TEXT SEGMENT:
====================

3.12        For the avoidance of doubt, the Customer has no right to access the software code (including object code, intermediate code and source code) of the Platform, either during or after the Term.

3.13        The Provider may suspend the provision of the Hosted Services if any amount due to be paid by the Customer to the Provider under the Agreement is overdue, and the Provider has given to the Customer at least 30 days’ written notice, following the amount becoming overdue, of its intention to suspend the Hosted Services on this basis.

  1. Scheduled maintenance

4.1          The Provider may from time to time suspend the Hosted Services for the purposes of scheduled maintenance to the Platform, providing that such scheduled maintenance must be carried out in accordance with this Clause 4.

4.2          The Provider shall where practicable give to the Customer at least 3 Business Days’ prior written notice of scheduled maintenance that will, or is likely to, affect the availability of the Hosted Services.

4.3          The Provider shall ensure that all scheduled maintenance is carried out outside Business Hours.

  1. Support Services

5.1          The Provider shall provide the Support Services to the Customer during the Term.

====================

RAW RECORDS:
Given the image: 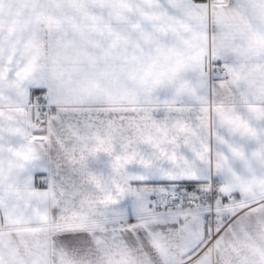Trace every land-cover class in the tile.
Masks as SVG:
<instances>
[{"label":"snow or ice","instance_id":"1","mask_svg":"<svg viewBox=\"0 0 264 264\" xmlns=\"http://www.w3.org/2000/svg\"><path fill=\"white\" fill-rule=\"evenodd\" d=\"M0 264H264V0H0Z\"/></svg>","mask_w":264,"mask_h":264}]
</instances>
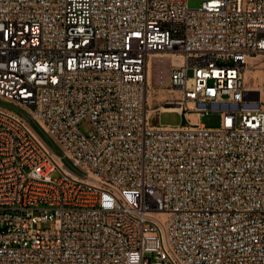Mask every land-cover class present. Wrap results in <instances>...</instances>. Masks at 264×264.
I'll list each match as a JSON object with an SVG mask.
<instances>
[{"label": "built area", "instance_id": "1", "mask_svg": "<svg viewBox=\"0 0 264 264\" xmlns=\"http://www.w3.org/2000/svg\"><path fill=\"white\" fill-rule=\"evenodd\" d=\"M187 1L0 0V264H264V0Z\"/></svg>", "mask_w": 264, "mask_h": 264}, {"label": "rangeland", "instance_id": "2", "mask_svg": "<svg viewBox=\"0 0 264 264\" xmlns=\"http://www.w3.org/2000/svg\"><path fill=\"white\" fill-rule=\"evenodd\" d=\"M201 1L202 0H188L187 4L189 7L195 8L200 5ZM168 69H169L168 64L164 66L162 69L158 65L152 66V70H151L152 75L151 77L150 76L149 77L151 78V81L153 83L152 85H153L154 93H153L152 105L155 107L162 104V102L165 99V96L167 97L168 95L165 86L164 85L161 86L157 82L159 71L163 70L164 79H165ZM260 71L264 72V56H255L250 60V63L245 73L246 87L252 88L254 86L253 88H257V89L261 88L264 91V75L261 76L259 74ZM160 92H164V94L160 95ZM165 92L167 93L165 94ZM0 105L8 108L11 111L17 112L21 116H27V112L25 109H23L20 106H16L14 104L6 103L2 98H0ZM259 105L264 108V102L259 103ZM187 117L189 118L190 121H192L188 115ZM198 120L207 127H215L218 126L220 122V114L219 112L211 111L201 116ZM157 121L160 124H164V125H178L180 123H183V118L180 114L176 112L165 111V112H161L158 115V117L155 119V122ZM80 130L83 133L87 134V132L89 131V125L83 122L80 125ZM58 176H59L58 174L53 175V177H58Z\"/></svg>", "mask_w": 264, "mask_h": 264}, {"label": "bare ground", "instance_id": "3", "mask_svg": "<svg viewBox=\"0 0 264 264\" xmlns=\"http://www.w3.org/2000/svg\"><path fill=\"white\" fill-rule=\"evenodd\" d=\"M168 57H170V59L172 61H176L178 59V57L173 56V55L172 56L170 55ZM168 57L166 58V60H168ZM151 70H152V66L151 67L149 66L148 75L150 77L152 75ZM259 74L262 76V75H264V72L263 71H260ZM253 87L252 88L251 87H247L248 94L251 95V96H253V97H255L257 99V104H259L261 102H264V91L261 88L260 89H257V88H253ZM163 94H164V92H160V95H163ZM160 109L162 111H174V110H176L175 107L169 106V105H162V106H160ZM188 116L191 118L192 122L197 121V115L196 114L190 113V114H188Z\"/></svg>", "mask_w": 264, "mask_h": 264}]
</instances>
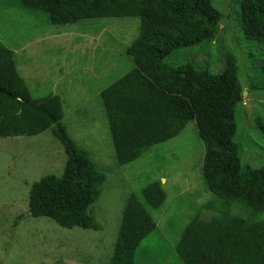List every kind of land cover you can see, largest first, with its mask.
<instances>
[{
    "label": "trees",
    "instance_id": "obj_1",
    "mask_svg": "<svg viewBox=\"0 0 264 264\" xmlns=\"http://www.w3.org/2000/svg\"><path fill=\"white\" fill-rule=\"evenodd\" d=\"M212 3L0 0L1 7L40 14L45 23L73 33L83 34L89 27L97 35L100 23L96 22L103 20H139L137 36L132 42L125 39L122 61L131 68L98 93L119 167L176 138L189 122L195 123L204 144L201 173L215 201L205 195L200 198L203 203L199 199L185 206L181 199L175 213L164 210L163 218L156 219L151 211L162 208L166 200V184L156 180L140 196L127 198L116 242L105 262L98 264H264V166L243 165L241 147L234 142L236 109L244 97L235 56L223 52L225 67L220 75L206 66L224 48L218 37L224 17ZM238 6L239 34L260 43L264 56V0H238ZM215 42L221 48L214 47ZM192 48L208 53V62H170ZM15 54L0 42V138H28L50 130L66 156L60 177L46 176L32 185L28 214L65 230L100 231L90 208L105 175L61 124L62 99L51 92L33 97L20 76L23 68L21 63L17 66ZM255 70L258 77L251 90L261 97L264 60ZM258 107L252 123L264 138V107ZM154 244L161 245L157 255Z\"/></svg>",
    "mask_w": 264,
    "mask_h": 264
},
{
    "label": "rangeland",
    "instance_id": "obj_2",
    "mask_svg": "<svg viewBox=\"0 0 264 264\" xmlns=\"http://www.w3.org/2000/svg\"><path fill=\"white\" fill-rule=\"evenodd\" d=\"M212 1L224 17L218 35L224 48L215 42L214 47L221 50L210 62L208 53H198L195 48L176 54L170 62L202 65L207 61L210 72L220 75L225 67L223 52L235 56L244 97L236 109L234 142L241 147L242 164L259 168L264 166V138L252 119L258 106L264 107V95H254L251 83L258 77L255 69L263 64V50L260 43L245 39L241 31L239 34L238 0ZM44 18L16 6L0 5V42L14 49L15 62L23 68L20 76L33 97L51 92L62 99L61 124L105 175L100 195L90 208L102 228L65 230L49 219L31 218L27 208L30 189L46 176L62 175L64 149L50 130L28 138H0V264H98L105 262L116 242L127 198L140 196L156 180L166 184L164 205L151 211L156 219L163 218L164 210L175 213L181 199L185 206L205 195L215 201L201 173L205 147L195 123L189 122L176 138L119 167L98 93L131 68L123 62L125 39L132 42L137 36L139 20L96 22L100 27L95 35L89 27L83 34L53 27ZM158 246H153L156 255Z\"/></svg>",
    "mask_w": 264,
    "mask_h": 264
}]
</instances>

====================

WHAT TO DO:
- 1) Pick out each line of the records that contains the string "rangeland", and copy those lines.
- 2) Supply the next part of the hosted services agreement, picking up after its last clause.

RESULTS:
- 1)
[{"label": "built area", "instance_id": "1", "mask_svg": "<svg viewBox=\"0 0 264 264\" xmlns=\"http://www.w3.org/2000/svg\"><path fill=\"white\" fill-rule=\"evenodd\" d=\"M187 1L0 0V264H264V0Z\"/></svg>", "mask_w": 264, "mask_h": 264}, {"label": "rangeland", "instance_id": "2", "mask_svg": "<svg viewBox=\"0 0 264 264\" xmlns=\"http://www.w3.org/2000/svg\"><path fill=\"white\" fill-rule=\"evenodd\" d=\"M201 1L202 0H188L187 4L189 7L195 8L200 5ZM168 69H169L168 64L164 66L162 69L158 65L152 66V70H151L152 75L151 77L150 76L149 77L151 78V81L153 83L152 85H153L154 93H153L152 105L155 107L162 104V102L165 99V96L167 97L168 95L165 86L164 85L161 86L157 82L159 71L163 70L164 79H165ZM260 71L264 72V56H255L250 60V63L245 73L246 87L252 88L254 86L253 88H257V89L261 88L264 91V75L261 76L259 74ZM160 92H164V94L160 95ZM165 92L167 93L165 94ZM0 105L8 108L11 111L17 112L21 116H27V112L25 109H23L20 106H16L14 104L6 103L2 98H0ZM259 105L264 108V102L259 103ZM187 117L189 118L190 121H192L188 115ZM198 120L207 127H215L218 126L220 122V114L219 112L211 111L201 116ZM157 121L160 124H164V125H178L180 123H183V118L180 114L176 112L165 111V112H161L158 115V117L155 119V122ZM80 130L83 133L87 134V132L89 131V125L83 122L80 125ZM58 176H59L58 174L53 175V177H58Z\"/></svg>", "mask_w": 264, "mask_h": 264}, {"label": "bare ground", "instance_id": "3", "mask_svg": "<svg viewBox=\"0 0 264 264\" xmlns=\"http://www.w3.org/2000/svg\"><path fill=\"white\" fill-rule=\"evenodd\" d=\"M168 57H170V59L172 61H176L178 59V57L173 56V55L172 56L170 55ZM168 57L166 58V60H168ZM151 70H152V66L151 67L149 66L148 75L150 77L152 75ZM259 74L262 76V75H264V72L263 71H260ZM253 87L252 88L251 87H247L248 94L251 95V96H253V97H255L257 99V104H259L261 102H264V91L261 88L260 89H257V88H253ZM163 94H164V92H160V95H163ZM160 109L162 111H174V110H176L175 107L169 106V105H162V106H160ZM188 116L191 118L192 122L197 121V115L196 114L190 113V114H188Z\"/></svg>", "mask_w": 264, "mask_h": 264}]
    "label": "rangeland",

- 2)
5.2          The Provider shall make available to the Customer a helpdesk.

5.3          The Provider shall provide the Support Services with reasonable skill and care.

5.4          The Customer may use the helpdesk for the purposes of requesting and, where applicable, receiving the Support Services; and the Customer must not use the helpdesk for any other purpose.

5.5          The Provider shall respond promptly to all requests for Support Services made by the Customer through the helpdesk.

5.6          The Provider may suspend the provision of the Support Services if any amount due to be paid by the Customer to the Provider under the Agreement is overdue, and the Provider has given to the Customer at least 30 days’ written notice, following the amount becoming overdue, of its intention to suspend the Support Services on this basis.

  1. Customer Data

6.1          The Customer hereby grants to the Provider a non-exclusive licence to reproduce, store, distribute, publish, export, adapt, edit and translate the Customer Data to the extent reasonably required for the performance of the Provider’s obligations and the exercise of the Provider’s rights under the Agreement.

6.2          The Customer warrants to the Provider that the Customer Data when used by the Provider in accordance with the Agreement will not infringe the Intellectual Property Rights or other legal rights of any person, and will not breach the provisions of any law, statute or regulation, in any jurisdiction and under any applicable law.

6.3          The Provider shall create a back-up copy of the database at least daily, shall ensure that each such copy is sufficient to enable the Provider to restore the Hosted Services to the state they were in at the time the back-up was taken, and shall retain and securely store each such copy for a minimum period of 7 days.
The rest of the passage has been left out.